*Exercise brief*. Nothing but an exact copy is asked for: the lines in the material below from the one with "hfov_deg: 73.7" through the one with "exposure_s: 1/15", pictures excluded.

====== Record extracts ======

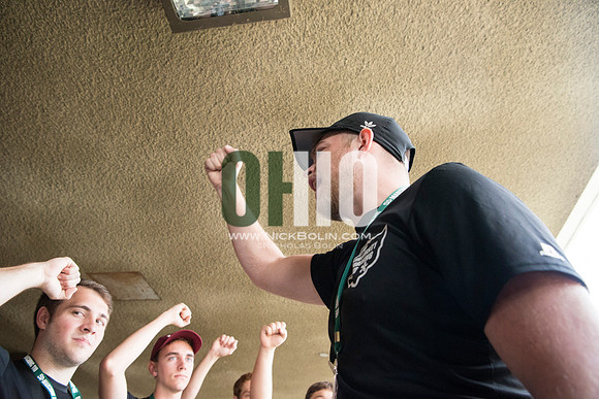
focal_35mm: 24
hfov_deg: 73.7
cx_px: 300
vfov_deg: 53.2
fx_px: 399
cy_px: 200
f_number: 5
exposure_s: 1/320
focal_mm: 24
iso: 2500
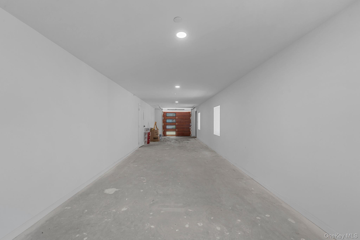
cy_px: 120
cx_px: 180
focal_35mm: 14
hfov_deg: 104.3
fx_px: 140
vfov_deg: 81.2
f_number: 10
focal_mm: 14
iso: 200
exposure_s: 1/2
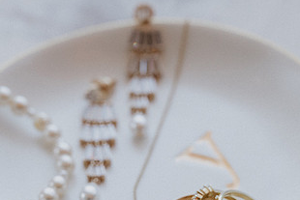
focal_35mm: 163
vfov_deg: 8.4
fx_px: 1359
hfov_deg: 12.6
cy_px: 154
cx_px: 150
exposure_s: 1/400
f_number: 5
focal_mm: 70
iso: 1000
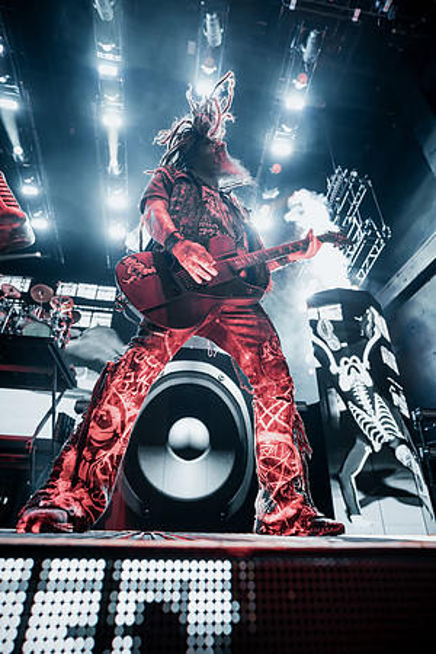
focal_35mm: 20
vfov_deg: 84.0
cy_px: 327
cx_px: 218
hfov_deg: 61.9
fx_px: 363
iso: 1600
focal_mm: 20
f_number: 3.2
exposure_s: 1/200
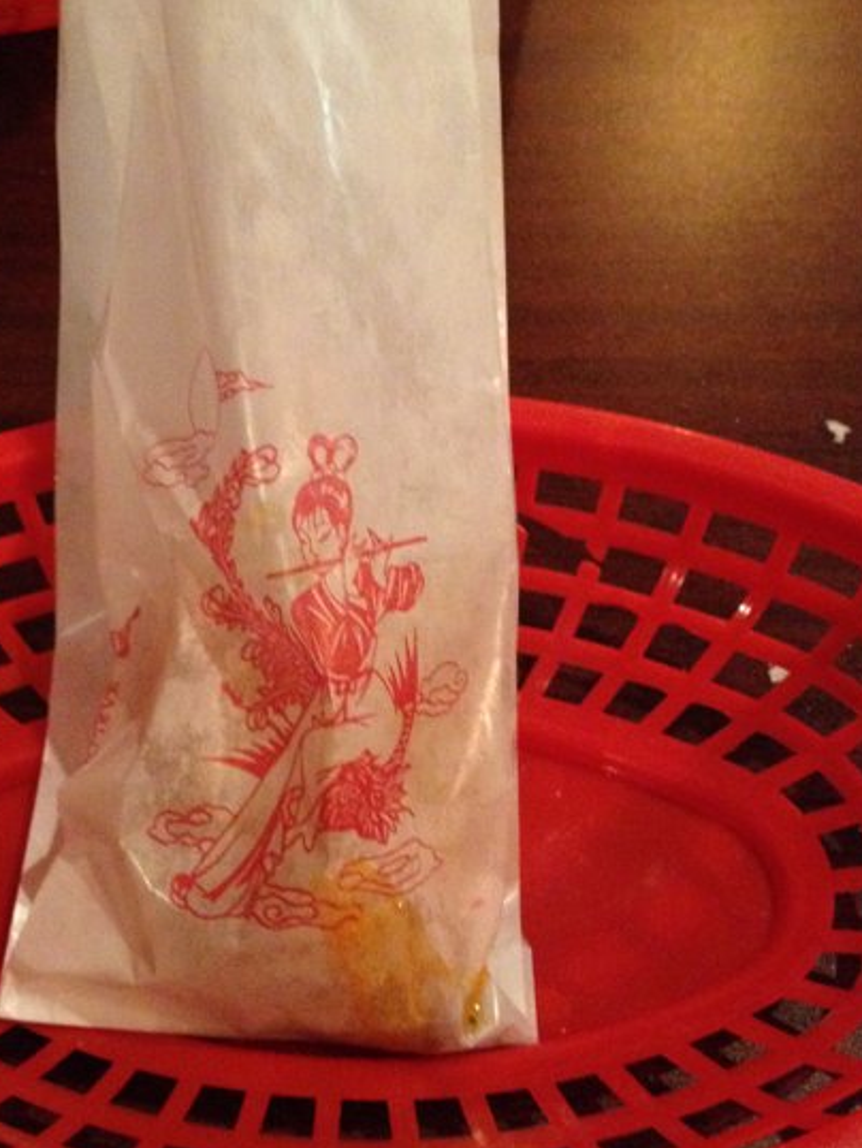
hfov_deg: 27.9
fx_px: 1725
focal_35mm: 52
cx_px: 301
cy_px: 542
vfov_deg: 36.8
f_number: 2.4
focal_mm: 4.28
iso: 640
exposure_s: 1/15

======
====== Record extracts ======

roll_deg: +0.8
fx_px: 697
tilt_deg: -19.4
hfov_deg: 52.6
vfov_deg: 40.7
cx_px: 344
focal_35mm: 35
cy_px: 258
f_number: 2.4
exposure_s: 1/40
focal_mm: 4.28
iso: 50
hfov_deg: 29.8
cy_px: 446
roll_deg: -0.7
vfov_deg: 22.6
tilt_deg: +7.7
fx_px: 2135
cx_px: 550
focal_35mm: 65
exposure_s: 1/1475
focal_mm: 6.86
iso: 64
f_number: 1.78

======

*Response*.
hfov_deg: 73.7
cx_px: 300
vfov_deg: 53.2
fx_px: 399
cy_px: 200
f_number: 5
exposure_s: 1/320
focal_mm: 24
iso: 2500
cy_px: 120
cx_px: 180
focal_35mm: 14
hfov_deg: 104.3
fx_px: 140
vfov_deg: 81.2
f_number: 10
focal_mm: 14
iso: 200
exposure_s: 1/2
focal_35mm: 163
vfov_deg: 8.4
fx_px: 1359
hfov_deg: 12.6
cy_px: 154
cx_px: 150
exposure_s: 1/400
f_number: 5
focal_mm: 70
iso: 1000
focal_35mm: 20
vfov_deg: 84.0
cy_px: 327
cx_px: 218
hfov_deg: 61.9
fx_px: 363
iso: 1600
focal_mm: 20
f_number: 3.2
exposure_s: 1/200
hfov_deg: 27.9
fx_px: 1725
focal_35mm: 52
cx_px: 301
cy_px: 542
vfov_deg: 36.8
f_number: 2.4
focal_mm: 4.28
iso: 640
exposure_s: 1/15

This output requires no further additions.